The whole summer plethora

I’ve written a lot about salads, ingenious and otherwise, but in the introduction to June’s selection of recipes from the National Mark Calendar of Cooking, Augustus heath and Mrs D.D. (Dorothy Daisy) Cottington-Taylor, offer six suggestions. There are other recipes too, but the ingenious salad mention comes in the introduction, which I wrote about last year:

A new month and a new set of notes in the 1930’s recipe book issued by the National Mark to promote home-grown fruit, vegetables ans other produce. The book, the National Mark Calendar of Cooking, was written by Ambrose Heath and Dorothy Daisy Cottington-Taylor; I don’t know for certain, but I think Ambrose might have written the texts and Dorothy oversaw the recipes… that is only a guess based on reading other books Ambrose wrote.

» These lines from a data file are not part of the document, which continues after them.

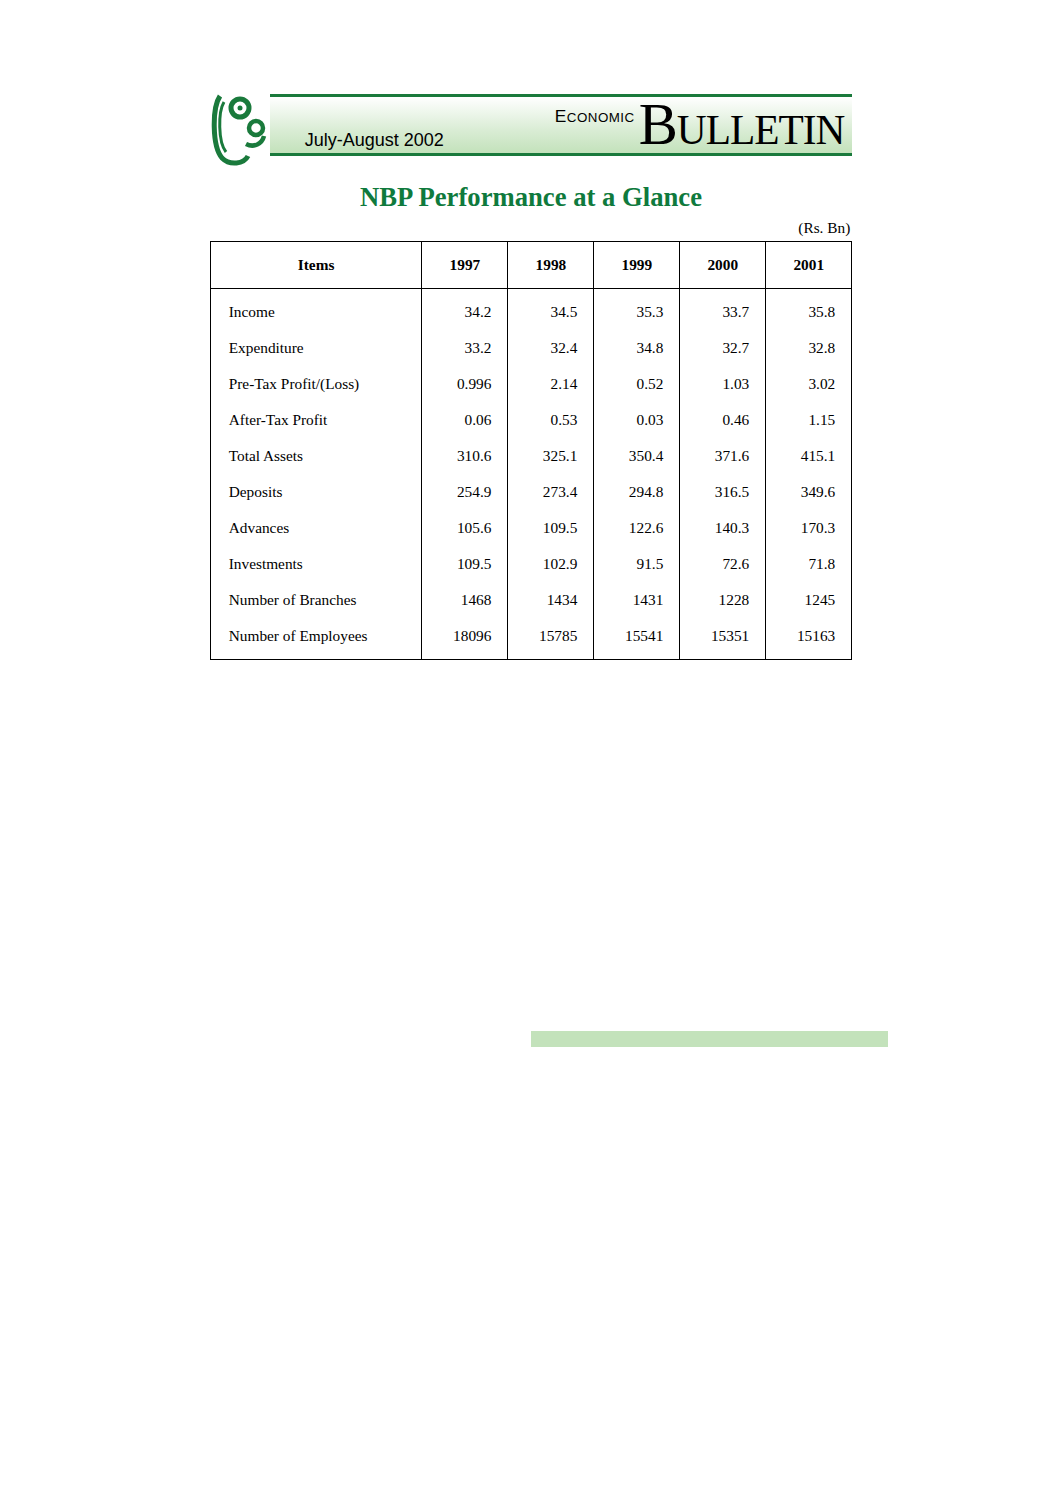July-August 2002
ECONOMIC BULLETIN
NBP Performance at a Glance
(Rs. Bn)
| Items | 1997 | 1998 | 1999 | 2000 | 2001 |
| --- | --- | --- | --- | --- | --- |
| Income | 34.2 | 34.5 | 35.3 | 33.7 | 35.8 |
| Expenditure | 33.2 | 32.4 | 34.8 | 32.7 | 32.8 |
| Pre-Tax Profit/(Loss) | 0.996 | 2.14 | 0.52 | 1.03 | 3.02 |
| After-Tax Profit | 0.06 | 0.53 | 0.03 | 0.46 | 1.15 |
| Total Assets | 310.6 | 325.1 | 350.4 | 371.6 | 415.1 |
| Deposits | 254.9 | 273.4 | 294.8 | 316.5 | 349.6 |
| Advances | 105.6 | 109.5 | 122.6 | 140.3 | 170.3 |
| Investments | 109.5 | 102.9 | 91.5 | 72.6 | 71.8 |
| Number of Branches | 1468 | 1434 | 1431 | 1228 | 1245 |
| Number of Employees | 18096 | 15785 | 15541 | 15351 | 15163 |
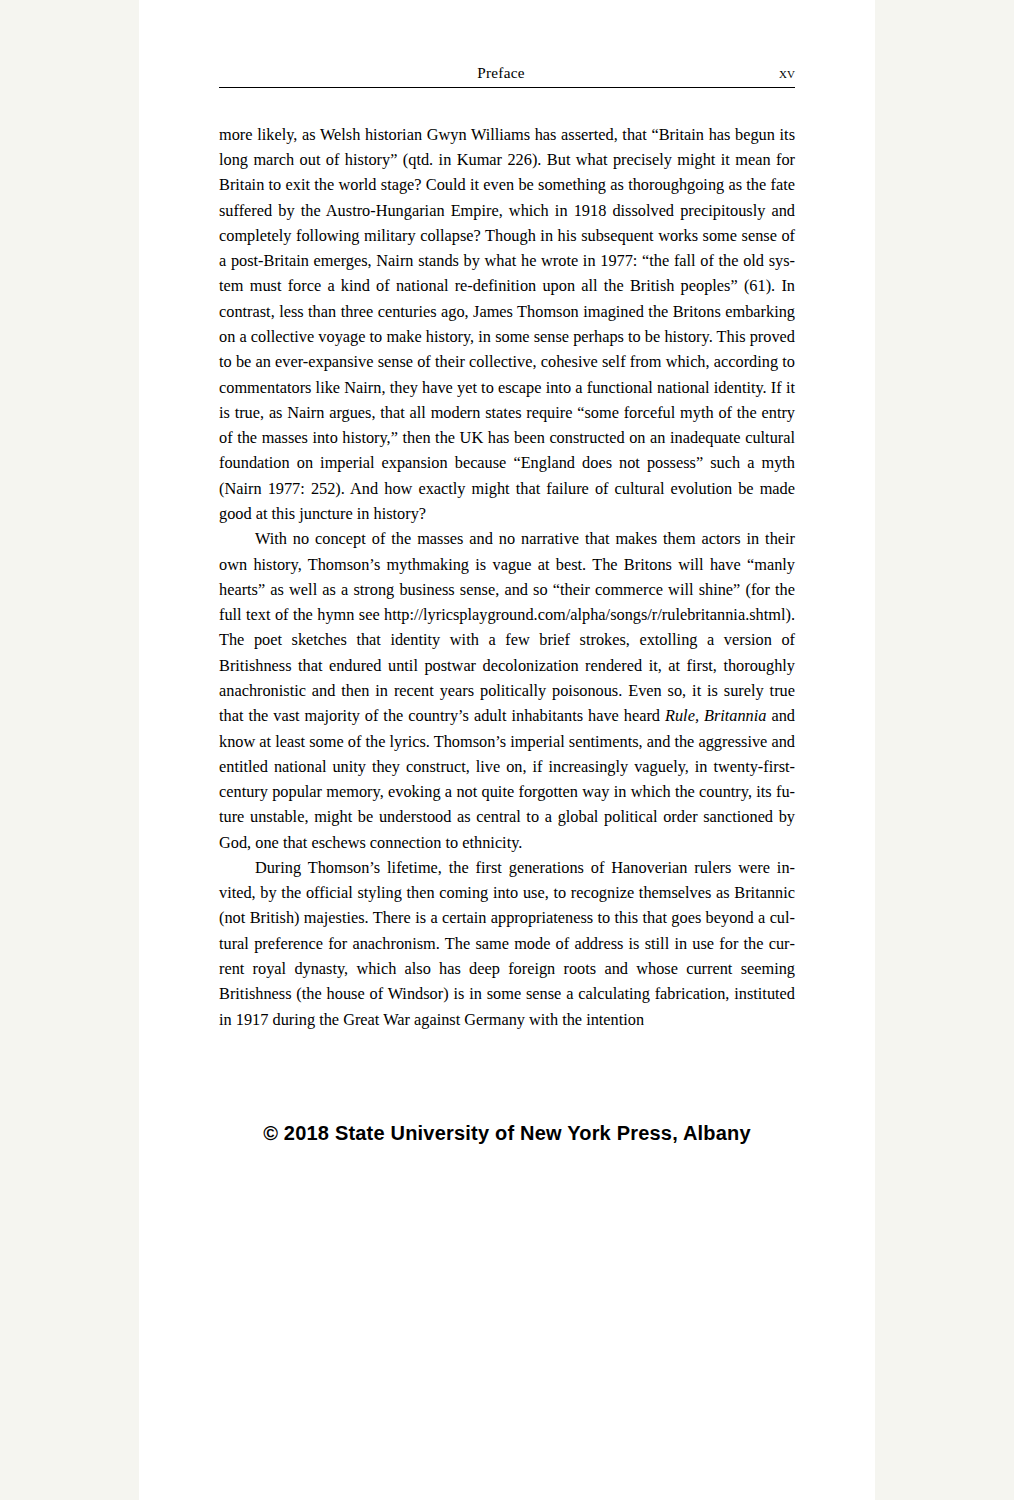Preface xv
more likely, as Welsh historian Gwyn Williams has asserted, that “Britain has begun its long march out of history” (qtd. in Kumar 226). But what precisely might it mean for Britain to exit the world stage? Could it even be something as thoroughgoing as the fate suffered by the Austro-Hungarian Empire, which in 1918 dissolved precipitously and completely following military collapse? Though in his subsequent works some sense of a post-Britain emerges, Nairn stands by what he wrote in 1977: “the fall of the old system must force a kind of national re-definition upon all the British peoples” (61). In contrast, less than three centuries ago, James Thomson imagined the Britons embarking on a collective voyage to make history, in some sense perhaps to be history. This proved to be an ever-expansive sense of their collective, cohesive self from which, according to commentators like Nairn, they have yet to escape into a functional national identity. If it is true, as Nairn argues, that all modern states require “some forceful myth of the entry of the masses into history,” then the UK has been constructed on an inadequate cultural foundation on imperial expansion because “England does not possess” such a myth (Nairn 1977: 252). And how exactly might that failure of cultural evolution be made good at this juncture in history?
With no concept of the masses and no narrative that makes them actors in their own history, Thomson’s mythmaking is vague at best. The Britons will have “manly hearts” as well as a strong business sense, and so “their commerce will shine” (for the full text of the hymn see http://lyricsplayground.com/alpha/songs/r/rulebritannia.shtml). The poet sketches that identity with a few brief strokes, extolling a version of Britishness that endured until postwar decolonization rendered it, at first, thoroughly anachronistic and then in recent years politically poisonous. Even so, it is surely true that the vast majority of the country’s adult inhabitants have heard Rule, Britannia and know at least some of the lyrics. Thomson’s imperial sentiments, and the aggressive and entitled national unity they construct, live on, if increasingly vaguely, in twenty-first-century popular memory, evoking a not quite forgotten way in which the country, its future unstable, might be understood as central to a global political order sanctioned by God, one that eschews connection to ethnicity.
During Thomson’s lifetime, the first generations of Hanoverian rulers were invited, by the official styling then coming into use, to recognize themselves as Britannic (not British) majesties. There is a certain appropriateness to this that goes beyond a cultural preference for anachronism. The same mode of address is still in use for the current royal dynasty, which also has deep foreign roots and whose current seeming Britishness (the house of Windsor) is in some sense a calculating fabrication, instituted in 1917 during the Great War against Germany with the intention
© 2018 State University of New York Press, Albany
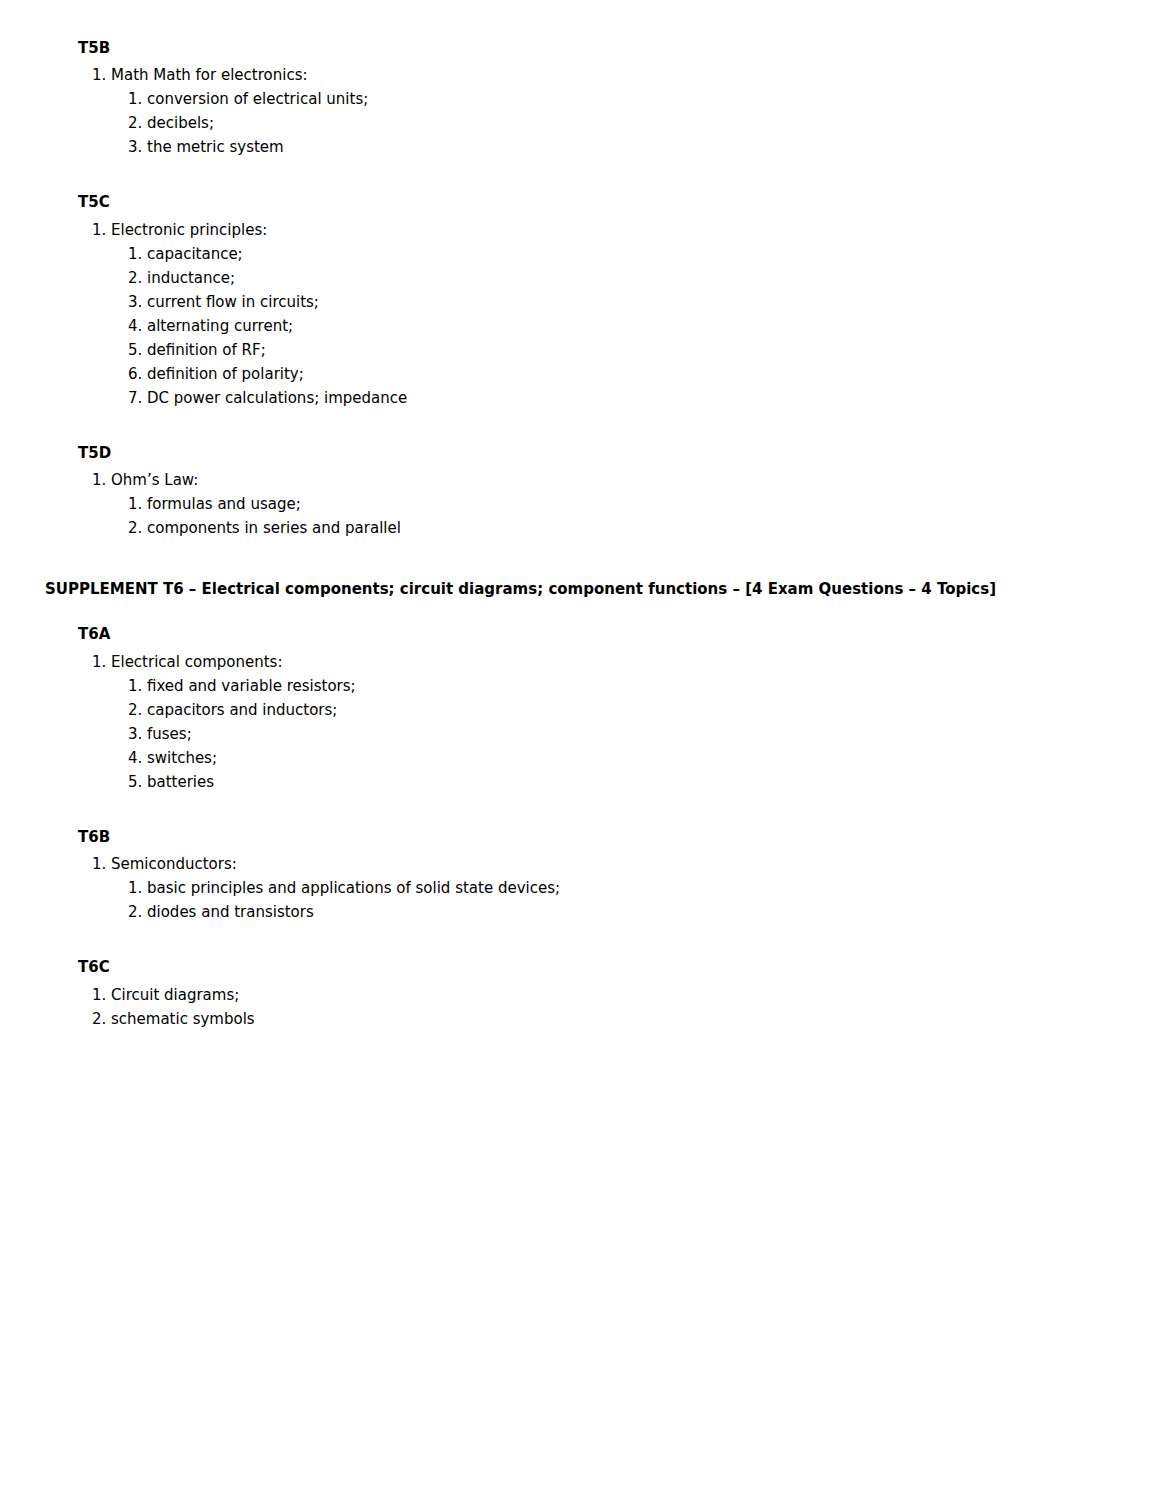T5B
Math Math for electronics:
conversion of electrical units;
decibels;
the metric system
T5C
Electronic principles:
capacitance;
inductance;
current flow in circuits;
alternating current;
definition of RF;
definition of polarity;
DC power calculations; impedance
T5D
Ohm’s Law:
formulas and usage;
components in series and parallel
SUPPLEMENT T6 – Electrical components; circuit diagrams; component functions – [4 Exam Questions – 4 Topics]
T6A
Electrical components:
fixed and variable resistors;
capacitors and inductors;
fuses;
switches;
batteries
T6B
Semiconductors:
basic principles and applications of solid state devices;
diodes and transistors
T6C
Circuit diagrams;
schematic symbols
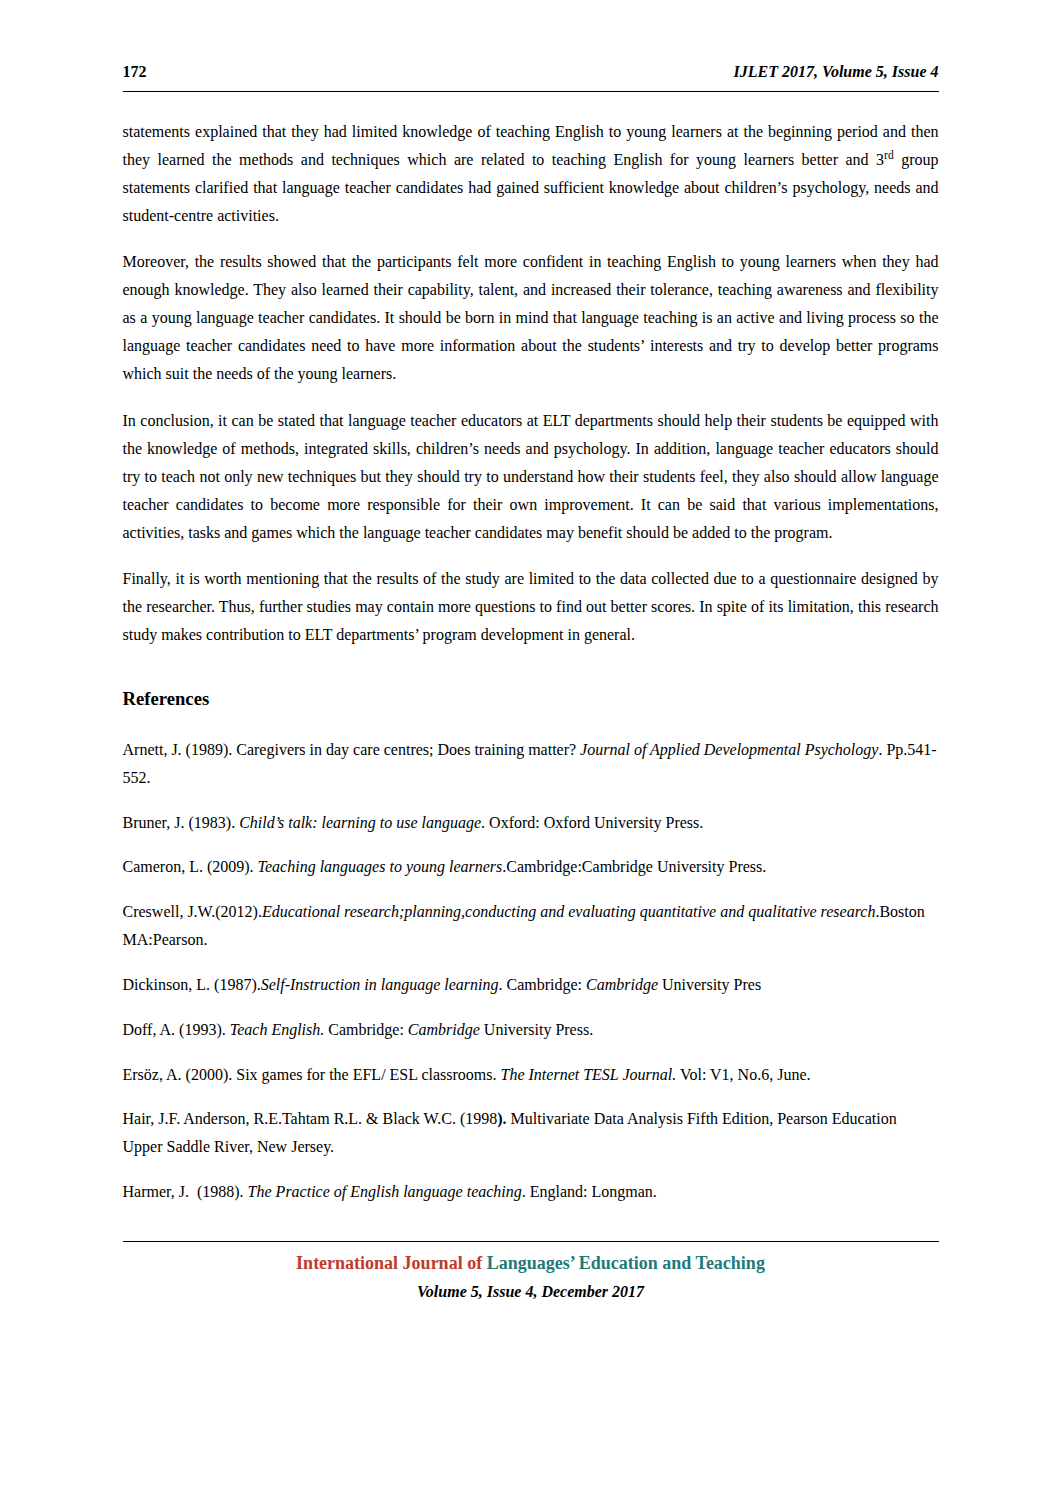172 IJLET 2017, Volume 5, Issue 4
statements explained that they had limited knowledge of teaching English to young learners at the beginning period and then they learned the methods and techniques which are related to teaching English for young learners better and 3rd group statements clarified that language teacher candidates had gained sufficient knowledge about children’s psychology, needs and student-centre activities.
Moreover, the results showed that the participants felt more confident in teaching English to young learners when they had enough knowledge. They also learned their capability, talent, and increased their tolerance, teaching awareness and flexibility as a young language teacher candidates. It should be born in mind that language teaching is an active and living process so the language teacher candidates need to have more information about the students’ interests and try to develop better programs which suit the needs of the young learners.
In conclusion, it can be stated that language teacher educators at ELT departments should help their students be equipped with the knowledge of methods, integrated skills, children’s needs and psychology. In addition, language teacher educators should try to teach not only new techniques but they should try to understand how their students feel, they also should allow language teacher candidates to become more responsible for their own improvement. It can be said that various implementations, activities, tasks and games which the language teacher candidates may benefit should be added to the program.
Finally, it is worth mentioning that the results of the study are limited to the data collected due to a questionnaire designed by the researcher. Thus, further studies may contain more questions to find out better scores. In spite of its limitation, this research study makes contribution to ELT departments’ program development in general.
References
Arnett, J. (1989). Caregivers in day care centres; Does training matter? Journal of Applied Developmental Psychology. Pp.541-552.
Bruner, J. (1983). Child’s talk: learning to use language. Oxford: Oxford University Press.
Cameron, L. (2009). Teaching languages to young learners.Cambridge:Cambridge University Press.
Creswell, J.W.(2012).Educational research;planning,conducting and evaluating quantitative and qualitative research.Boston MA:Pearson.
Dickinson, L. (1987).Self-Instruction in language learning. Cambridge: Cambridge University Pres
Doff, A. (1993). Teach English. Cambridge: Cambridge University Press.
Ersöz, A. (2000). Six games for the EFL/ ESL classrooms. The Internet TESL Journal. Vol: V1, No.6, June.
Hair, J.F. Anderson, R.E.Tahtam R.L. & Black W.C. (1998). Multivariate Data Analysis Fifth Edition, Pearson Education Upper Saddle River, New Jersey.
Harmer, J. (1988). The Practice of English language teaching. England: Longman.
International Journal of Languages’ Education and Teaching
Volume 5, Issue 4, December 2017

June is principally the month for fruits. Strawberries, and gooseberries – is it not these that June evokes? And the rest of the kitchen garden (reflected in our greengrocer’s window) abets her. peas, the first early beans, new potatoes, lettuce.. for these we will willingly sacrifice departing seakale and asparagus.
Chickens continue apace, and ducklings old enough to braise, if only an excuse to accompany them with oranges. Beef we shall begin to think of as cold: the noble derby Round, rosy sirloin or rib, boiled silverside in a symphony of grey and pink. An ingenious salad will absorb the remains.
In half the year our housewife has scarcely sampled half the charms of National Mark. The whole summer plethora of fruit and vegetables is now before her, and she can taste and taste again until the winter months proffer their condolences in cans of what she now enjoys. Summer! The bees are busy collecting National Mark honey that she will eat next winter. Calves are growing into Select, Prime and Good beasts, in English and Scottish meadows. But what is more important is that strawberries are ripening and raspberries, too. Gather ye strawberries while ye may – the delicious and yet most uncertain fruit in England. But even for one dish, summer would have earned its glory!

I love the way these little monthly introductions are written, so expressive! So charming! … and in a sweet way quite hilarious!

Cut open the scone… now, cream or jam on first?